While Grand Rounds supports the narrow network model for employers, it does so with several significant caveats.
First, Tripp says, that narrow network has to include the highest performing health care facilities and medical professionals in the area, and it should ideally include most of the employees' long-time primary care providers. Grand Rounds offers data on provider quality to its clients so that they can make good narrow network decisions, he says.
"We work with some of the biggest supply chain companies in the world. They know the cost of things, they know how to source around quality. But in health care these same companies have no idea what the cost of quality care should be or how to purchase it."
Second, once a high quality narrow network has been defined, it must be augmented by access to, at no extra charge, national medical experts who can offer second opinions and create a course of treatment for covered employees experiencing complicated medical conditions.
The second opinions are essentially a requirement when an employee receives a diagnosis that indicates a more complicated treatment plan will be needed, Tripp says. Because many initial diagnoses prove to be wrong, often leading to unnecessary expenses and poor medical outcomes, second opinions are vital to better outcomes and lower costs.
Consumers often are reluctant to "second guess" their doctor, Tripp says, so the narrow network/virtual expert team plan takes the request for a second opinion out of the employee's hands.
"You don't need to do it in a skeptical way," he says. "You should always ask for a second opinion if there's an unresolved set of symptoms that you have no clear plan for addressing. The best doctors will encourage their patients to seek a second opinion.
"We take all the friction out of it for the patient. We collect the medical records and send them out electronically to our team of experts. And this is where you can save a considerable amount of money, because the cost of misdiagnosis is profound. It's hundreds of thousands per patient."
How far should a plan member be prepared to travel to receive treatment from highly rated medical professionals? The most complicated cases may require out of state travel for the best treatment, but, Tripp says, most areas have top quality professionals and facilities within a gas tank's drive.
"We don't believe in telling people to travel when they probably don't have to," he says. "The bottom line for most procedures is that you'll receive the same chemotherapy in Houston that you will in Peoria or Anchorage. So there's no reason to travel for the treatment. What you want is the master clinician telling you what to do, giving you that second opinion, setting up a treatment plan that a good local team can implement."
The cost to the employer of offering the national services of the expert team to its employees isn't generally high because only about 3 percent to 5 percent of most employee populations experiences a complicated and expensive treatment program, Tripp says. And with the expertise of the virtual team, misdiagnoses and poor outcomes are greatly reduced, he says.
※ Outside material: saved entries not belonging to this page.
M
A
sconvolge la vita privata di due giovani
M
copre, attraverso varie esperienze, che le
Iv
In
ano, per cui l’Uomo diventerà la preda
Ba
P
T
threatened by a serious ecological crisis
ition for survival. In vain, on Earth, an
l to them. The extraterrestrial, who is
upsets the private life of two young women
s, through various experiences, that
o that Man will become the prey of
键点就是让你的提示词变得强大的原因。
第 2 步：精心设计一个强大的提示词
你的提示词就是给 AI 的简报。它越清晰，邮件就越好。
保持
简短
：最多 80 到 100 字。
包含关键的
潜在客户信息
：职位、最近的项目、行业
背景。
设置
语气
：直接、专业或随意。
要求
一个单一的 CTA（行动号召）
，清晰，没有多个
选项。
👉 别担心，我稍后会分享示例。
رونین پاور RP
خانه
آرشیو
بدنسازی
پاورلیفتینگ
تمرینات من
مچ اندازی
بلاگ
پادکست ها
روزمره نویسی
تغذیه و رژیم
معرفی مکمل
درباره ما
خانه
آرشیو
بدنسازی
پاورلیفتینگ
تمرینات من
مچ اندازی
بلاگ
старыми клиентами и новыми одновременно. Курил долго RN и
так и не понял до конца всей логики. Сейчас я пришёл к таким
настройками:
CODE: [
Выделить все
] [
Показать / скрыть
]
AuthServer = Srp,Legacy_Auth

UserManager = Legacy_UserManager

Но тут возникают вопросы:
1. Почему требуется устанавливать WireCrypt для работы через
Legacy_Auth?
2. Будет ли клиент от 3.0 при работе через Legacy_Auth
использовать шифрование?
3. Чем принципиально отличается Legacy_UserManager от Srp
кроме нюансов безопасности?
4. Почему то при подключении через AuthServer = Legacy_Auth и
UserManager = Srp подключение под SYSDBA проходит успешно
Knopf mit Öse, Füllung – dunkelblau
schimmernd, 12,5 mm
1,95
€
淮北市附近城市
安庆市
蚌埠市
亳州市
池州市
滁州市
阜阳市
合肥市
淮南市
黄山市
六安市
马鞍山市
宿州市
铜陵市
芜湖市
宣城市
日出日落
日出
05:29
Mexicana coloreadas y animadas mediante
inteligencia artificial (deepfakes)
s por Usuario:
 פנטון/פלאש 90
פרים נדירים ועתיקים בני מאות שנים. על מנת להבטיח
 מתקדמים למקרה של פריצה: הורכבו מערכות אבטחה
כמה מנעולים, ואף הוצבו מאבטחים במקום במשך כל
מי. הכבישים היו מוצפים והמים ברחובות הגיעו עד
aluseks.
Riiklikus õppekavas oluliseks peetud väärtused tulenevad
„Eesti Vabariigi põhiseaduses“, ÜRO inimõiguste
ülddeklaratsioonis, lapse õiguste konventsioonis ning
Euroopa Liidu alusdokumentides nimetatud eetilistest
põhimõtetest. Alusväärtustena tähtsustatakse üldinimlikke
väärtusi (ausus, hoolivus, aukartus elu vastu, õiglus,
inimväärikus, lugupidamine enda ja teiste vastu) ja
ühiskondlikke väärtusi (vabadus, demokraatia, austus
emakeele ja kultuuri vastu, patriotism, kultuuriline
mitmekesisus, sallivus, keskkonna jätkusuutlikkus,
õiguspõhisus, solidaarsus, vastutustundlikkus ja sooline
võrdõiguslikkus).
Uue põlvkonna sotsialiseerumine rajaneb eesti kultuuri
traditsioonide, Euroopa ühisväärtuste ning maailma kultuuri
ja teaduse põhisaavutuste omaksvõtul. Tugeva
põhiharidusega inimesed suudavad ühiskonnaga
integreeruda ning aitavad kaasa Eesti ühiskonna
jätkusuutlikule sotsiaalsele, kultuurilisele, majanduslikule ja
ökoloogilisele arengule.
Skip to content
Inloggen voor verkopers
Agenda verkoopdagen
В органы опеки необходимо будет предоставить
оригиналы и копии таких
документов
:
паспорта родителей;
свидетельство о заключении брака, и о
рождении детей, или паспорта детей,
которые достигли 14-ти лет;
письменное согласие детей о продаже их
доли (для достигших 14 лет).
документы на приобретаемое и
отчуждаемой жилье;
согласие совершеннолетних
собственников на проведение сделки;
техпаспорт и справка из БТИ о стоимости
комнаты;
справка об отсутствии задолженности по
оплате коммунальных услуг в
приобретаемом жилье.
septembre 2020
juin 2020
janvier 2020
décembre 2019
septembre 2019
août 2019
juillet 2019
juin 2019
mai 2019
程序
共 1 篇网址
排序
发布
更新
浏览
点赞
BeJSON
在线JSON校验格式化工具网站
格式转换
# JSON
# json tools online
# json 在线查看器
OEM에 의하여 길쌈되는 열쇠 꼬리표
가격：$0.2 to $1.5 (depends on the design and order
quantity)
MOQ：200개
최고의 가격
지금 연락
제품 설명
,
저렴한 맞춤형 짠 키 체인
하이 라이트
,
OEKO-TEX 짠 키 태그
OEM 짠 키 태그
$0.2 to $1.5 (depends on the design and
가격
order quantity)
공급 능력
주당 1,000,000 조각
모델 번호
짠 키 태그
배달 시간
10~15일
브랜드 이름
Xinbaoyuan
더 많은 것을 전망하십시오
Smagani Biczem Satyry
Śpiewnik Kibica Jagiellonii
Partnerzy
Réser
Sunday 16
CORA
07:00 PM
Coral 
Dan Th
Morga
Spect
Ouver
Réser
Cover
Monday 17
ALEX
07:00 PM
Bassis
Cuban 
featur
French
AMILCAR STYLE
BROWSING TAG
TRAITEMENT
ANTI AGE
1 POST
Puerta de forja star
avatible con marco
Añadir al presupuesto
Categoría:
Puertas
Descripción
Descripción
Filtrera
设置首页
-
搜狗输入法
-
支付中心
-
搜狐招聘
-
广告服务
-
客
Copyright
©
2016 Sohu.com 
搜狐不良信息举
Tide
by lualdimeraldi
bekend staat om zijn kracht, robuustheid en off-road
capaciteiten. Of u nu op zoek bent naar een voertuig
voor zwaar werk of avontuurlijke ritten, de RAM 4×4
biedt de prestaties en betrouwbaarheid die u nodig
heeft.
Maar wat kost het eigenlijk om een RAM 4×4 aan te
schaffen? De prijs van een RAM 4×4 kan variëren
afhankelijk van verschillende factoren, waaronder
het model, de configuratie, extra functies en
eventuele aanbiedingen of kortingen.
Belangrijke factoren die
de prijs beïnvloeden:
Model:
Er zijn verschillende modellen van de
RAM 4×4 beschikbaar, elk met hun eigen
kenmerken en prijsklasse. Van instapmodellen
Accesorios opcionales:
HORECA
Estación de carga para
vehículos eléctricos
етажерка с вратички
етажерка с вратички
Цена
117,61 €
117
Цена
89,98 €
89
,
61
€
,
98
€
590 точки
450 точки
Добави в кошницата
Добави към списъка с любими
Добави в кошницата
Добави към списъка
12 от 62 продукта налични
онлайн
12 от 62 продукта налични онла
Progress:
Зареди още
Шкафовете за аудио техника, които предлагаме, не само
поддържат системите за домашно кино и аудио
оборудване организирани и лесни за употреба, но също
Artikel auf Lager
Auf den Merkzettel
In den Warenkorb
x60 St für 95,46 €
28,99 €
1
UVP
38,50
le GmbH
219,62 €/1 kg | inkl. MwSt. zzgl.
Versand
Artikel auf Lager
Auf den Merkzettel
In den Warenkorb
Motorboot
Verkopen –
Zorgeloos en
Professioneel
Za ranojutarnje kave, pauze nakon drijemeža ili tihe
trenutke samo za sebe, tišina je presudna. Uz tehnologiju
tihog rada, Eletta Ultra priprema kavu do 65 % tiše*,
Tripp says the narrow network/virtual expert team approach is gaining traction within the corporate world because quality medical care is, in the long run (and even the short run to some degree), less expensive for the employer. People are healthier, outcomes are better, and by choosing to work through a narrow network, the insurance provider can negotiate better terms because the network knows it will get more business.
"Employers have been getting increasingly frustrated because they've been paying all this money for health insurance and not seeing any improvement or cost reduction," he says. "Programs like ours help them think about creating a network that is more personal, more specific to company needs, and has access to the best medical professionals in the nation for the esoteric, hard cases that require a different approach."